AT&T Deals a Way Out of Excite 'Put' Costs5/27/2001 8:00 PM Eastern
AT&T Corp. said it would issue 75 million shares to Cox Communications Inc. and 80 million shares to Comcast Corp. as part of a revised agreement tied to the cable operators' stakes in Excite@Home Corp.
Cox and Comcast had the right to put their shares of Excite@Home to AT&T for $48 per share. In January, the two MSOs agreed to accept AT&T stock worth about $2.9 billion for the put rights, rather than cash.
At the time, AT&T agreed to issue about 134 million shares of its stock in exchange for about 60.4 million Excite@Home shares. But in April, AT&T said it would renegotiate that agreement, which could result in Cox and Comcast receiving more AT&T and Excite@Home shares.
With the latest agreement, both Comcast and Cox will retain their Excite@Home stakes and receive stock worth about $3.4 billion. AT&T said it finalized the Cox transaction May 18 and expects to complete the Comcast transaction in June.
"This offers AT&T financial benefits, specifically tax benefits," said AT&T spokeswoman Eileen Connolly.
AT&T, looking to increase its control of Excite@Home, engineered a deal in March 2000 with Cox and Comcast whereby the two MSOs would surrender their voting control of the high-speed data provider. In exchange, AT&T agreed to buy the MSOs' Excite@Home stock for $48 per share.
But what looked like a good deal then — when Excite@Home stock was trading at $37.69 per share — soon turned sour for AT&T, as Excite's stock price plummeted.
The March 2000 deal sent many analysts into a tizzy. They pointed out that AT&T's debt service was already heavy, and that tacking on another $3 billion in obligations to Cox and Comcast could only hurt AT&T's financial picture.
At the time, AT&T was carrying about $65 billion in debt. Since then, the company has pared about $17 billion of that burden, mainly through asset sales.

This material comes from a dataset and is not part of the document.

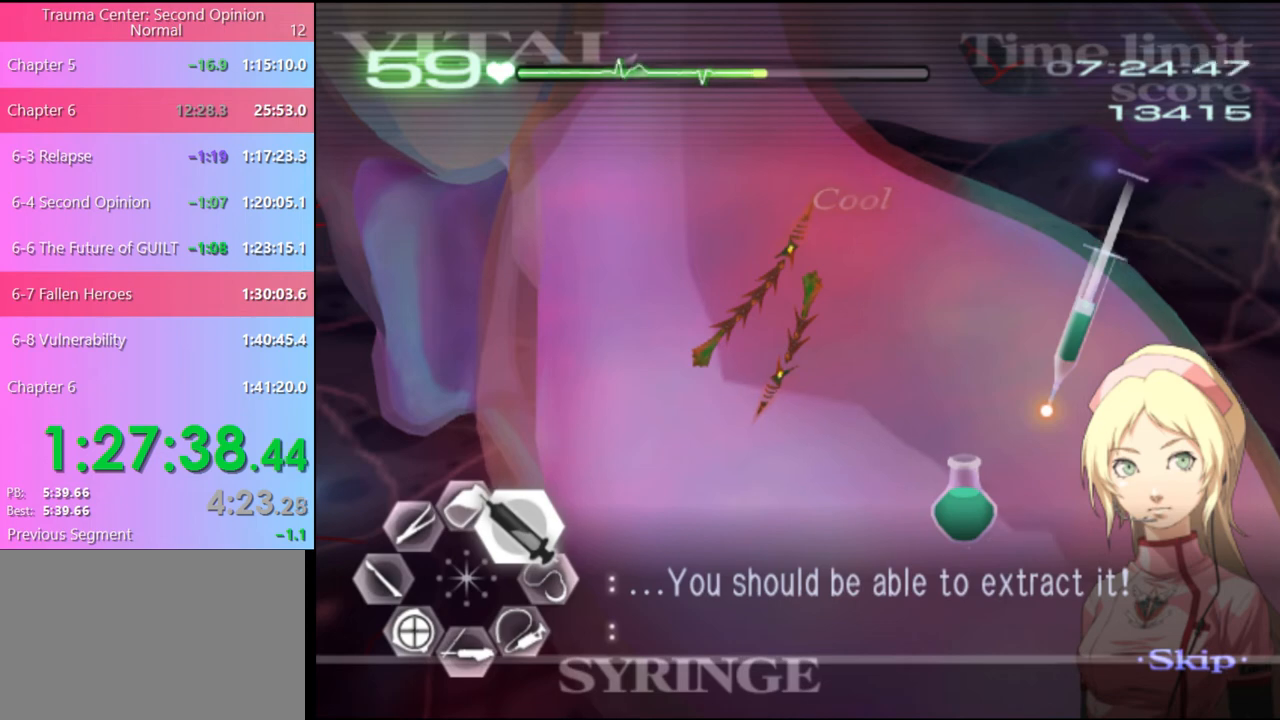
{"keys": ["d"], "mouse": ["left"], "events": [[500, "w", "up"]]}
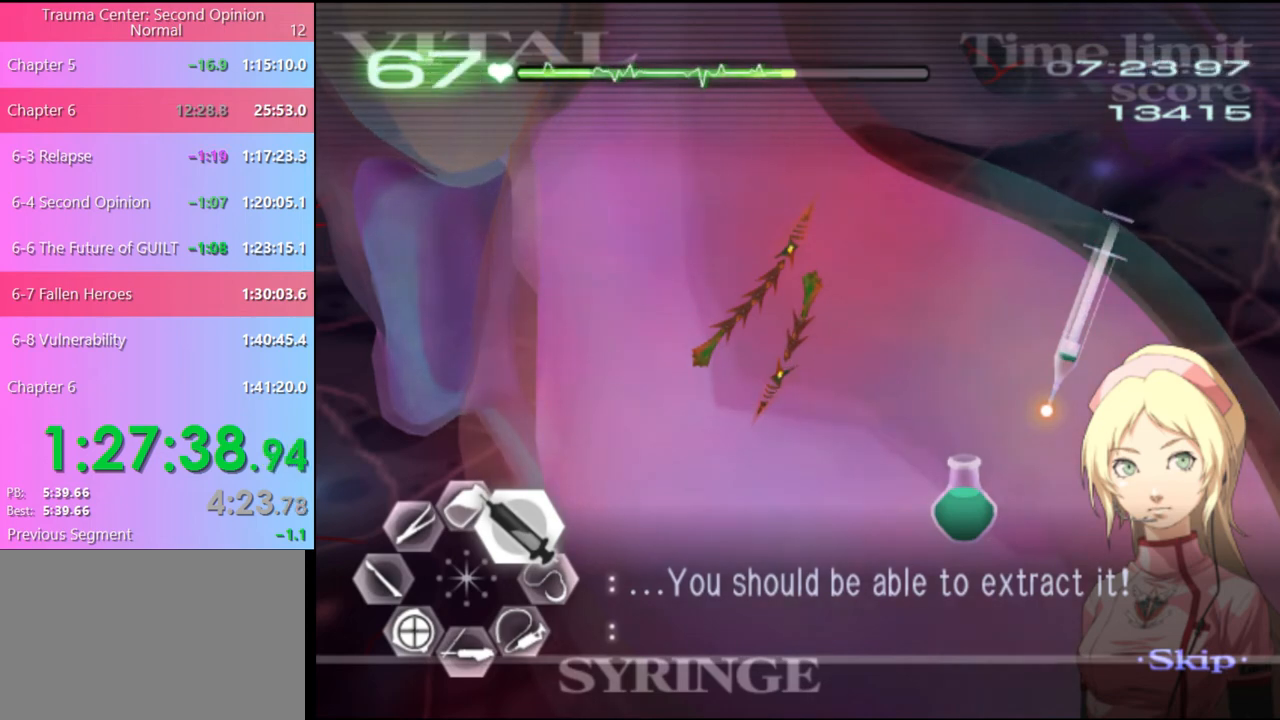
{"keys": ["s"], "mouse": [], "events": [[33, "mouse_left", "up"], [67, "d", "up"], [100, "s", "down"], [133, "a", "down"], [133, "s", "up"], [200, "mouse_left", "down"], [300, "mouse_left", "up"], [400, "a", "up"], [467, "s", "down"]]}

When AT&T later revised the deal to include only AT&T stock — not cash, as in the original agreement — most analysts saw it as a benefit to Cox and Comcast, because they would exchange a less liquid stock for a highly liquid and undervalued security in AT&T. AT&T's benefit would have stemmed from not having to shell out a substantial amount of cash.
But as the deadline for its planned breakup into four separate units drew near, AT&T approached both Cox and Comcast to revise the deal, sources said.
The AT&T stock Cox and Comcast receive will be subject to a typical registration rights agreement. While there are no formal lock-up periods or other restrictions on the sale of the AT&T stock, both MSOs agreed that when they do sell AT&T stock, they will proceed in an orderly fashion and not dump a large number of shares on the open market at once.
Industry observers believe taxes were the prime motivator for AT&T's move.
Had AT&T accepted Excite@Home stock, the entire transaction would have been tax-free to all parties involved. By not accepting Excite@Home shares, AT&T can take a $3.4-billion loss on the deal, which works out to a $1.2-billion tax benefit for the long-distance giant.
Although Cox and Comcast will have to pay taxes on the deal, the extra AT&T shares should make up for that.
UBS Warburg cable analyst Tom Eagan said the additional 21 million AT&T shares that Cox and Comcast will receive as part of the revised deal represents about $700 million in incremental value for the two MSOs.
"It was a way for AT&T, Cox and Comcast to benefit from some tax savings that AT&T was able to garner," he said.
As a result of the revised deal, Cox and Comcast will be counted among AT&T's 10 largest institutional shareholders.